BEGIN INPUT MATERIAL
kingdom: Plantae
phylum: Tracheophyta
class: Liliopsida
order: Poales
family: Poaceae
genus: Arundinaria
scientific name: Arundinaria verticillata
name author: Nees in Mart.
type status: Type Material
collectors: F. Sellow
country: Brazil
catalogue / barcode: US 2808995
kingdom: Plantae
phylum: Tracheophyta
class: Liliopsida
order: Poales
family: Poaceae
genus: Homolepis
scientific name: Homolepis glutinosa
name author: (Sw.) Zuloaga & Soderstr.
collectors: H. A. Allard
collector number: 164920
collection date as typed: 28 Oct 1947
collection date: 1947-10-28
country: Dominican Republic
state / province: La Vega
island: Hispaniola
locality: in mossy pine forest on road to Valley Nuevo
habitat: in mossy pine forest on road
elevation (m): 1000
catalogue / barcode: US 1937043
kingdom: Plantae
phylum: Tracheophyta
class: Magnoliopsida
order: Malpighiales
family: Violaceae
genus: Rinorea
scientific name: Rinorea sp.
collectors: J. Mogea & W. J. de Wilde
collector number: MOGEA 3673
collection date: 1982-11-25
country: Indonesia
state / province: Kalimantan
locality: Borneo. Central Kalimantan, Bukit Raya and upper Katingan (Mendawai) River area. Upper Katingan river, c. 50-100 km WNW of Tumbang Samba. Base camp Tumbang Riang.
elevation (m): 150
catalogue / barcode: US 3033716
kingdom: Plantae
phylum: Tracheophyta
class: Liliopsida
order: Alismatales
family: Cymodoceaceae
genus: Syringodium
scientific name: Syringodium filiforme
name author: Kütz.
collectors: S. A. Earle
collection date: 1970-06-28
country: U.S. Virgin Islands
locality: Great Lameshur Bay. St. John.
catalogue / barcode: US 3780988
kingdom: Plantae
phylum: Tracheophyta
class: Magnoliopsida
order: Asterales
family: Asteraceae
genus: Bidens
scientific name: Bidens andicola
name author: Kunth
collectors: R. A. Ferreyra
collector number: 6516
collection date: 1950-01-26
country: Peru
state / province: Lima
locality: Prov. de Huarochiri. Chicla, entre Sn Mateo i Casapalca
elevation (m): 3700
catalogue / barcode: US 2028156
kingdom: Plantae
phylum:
END INPUT MATERIAL
• EXERCISE PROMPT: Please copy the lines above without changing anything in them.

• COMPLETE RESPONSE:
kingdom: Plantae
phylum: Tracheophyta
class: Liliopsida
order: Poales
family: Poaceae
genus: Arundinaria
scientific name: Arundinaria verticillata
name author: Nees in Mart.
type status: Type Material
collectors: F. Sellow
country: Brazil
catalogue / barcode: US 2808995
kingdom: Plantae
phylum: Tracheophyta
class: Liliopsida
order: Poales
family: Poaceae
genus: Homolepis
scientific name: Homolepis glutinosa
name author: (Sw.) Zuloaga & Soderstr.
collectors: H. A. Allard
collector number: 164920
collection date as typed: 28 Oct 1947
collection date: 1947-10-28
country: Dominican Republic
state / province: La Vega
island: Hispaniola
locality: in mossy pine forest on road to Valley Nuevo
habitat: in mossy pine forest on road
elevation (m): 1000
catalogue / barcode: US 1937043
kingdom: Plantae
phylum: Tracheophyta
class: Magnoliopsida
order: Malpighiales
family: Violaceae
genus: Rinorea
scientific name: Rinorea sp.
collectors: J. Mogea & W. J. de Wilde
collector number: MOGEA 3673
collection date: 1982-11-25
country: Indonesia
state / province: Kalimantan
locality: Borneo. Central Kalimantan, Bukit Raya and upper Katingan (Mendawai) River area. Upper Katingan river, c. 50-100 km WNW of Tumbang Samba. Base camp Tumbang Riang.
elevation (m): 150
catalogue / barcode: US 3033716
kingdom: Plantae
phylum: Tracheophyta
class: Liliopsida
order: Alismatales
family: Cymodoceaceae
genus: Syringodium
scientific name: Syringodium filiforme
name author: Kütz.
collectors: S. A. Earle
collection date: 1970-06-28
country: U.S. Virgin Islands
locality: Great Lameshur Bay. St. John.
catalogue / barcode: US 3780988
kingdom: Plantae
phylum: Tracheophyta
class: Magnoliopsida
order: Asterales
family: Asteraceae
genus: Bidens
scientific name: Bidens andicola
name author: Kunth
collectors: R. A. Ferreyra
collector number: 6516
collection date: 1950-01-26
country: Peru
state / province: Lima
locality: Prov. de Huarochiri. Chicla, entre Sn Mateo i Casapalca
elevation (m): 3700
catalogue / barcode: US 2028156
kingdom: Plantae
phylum:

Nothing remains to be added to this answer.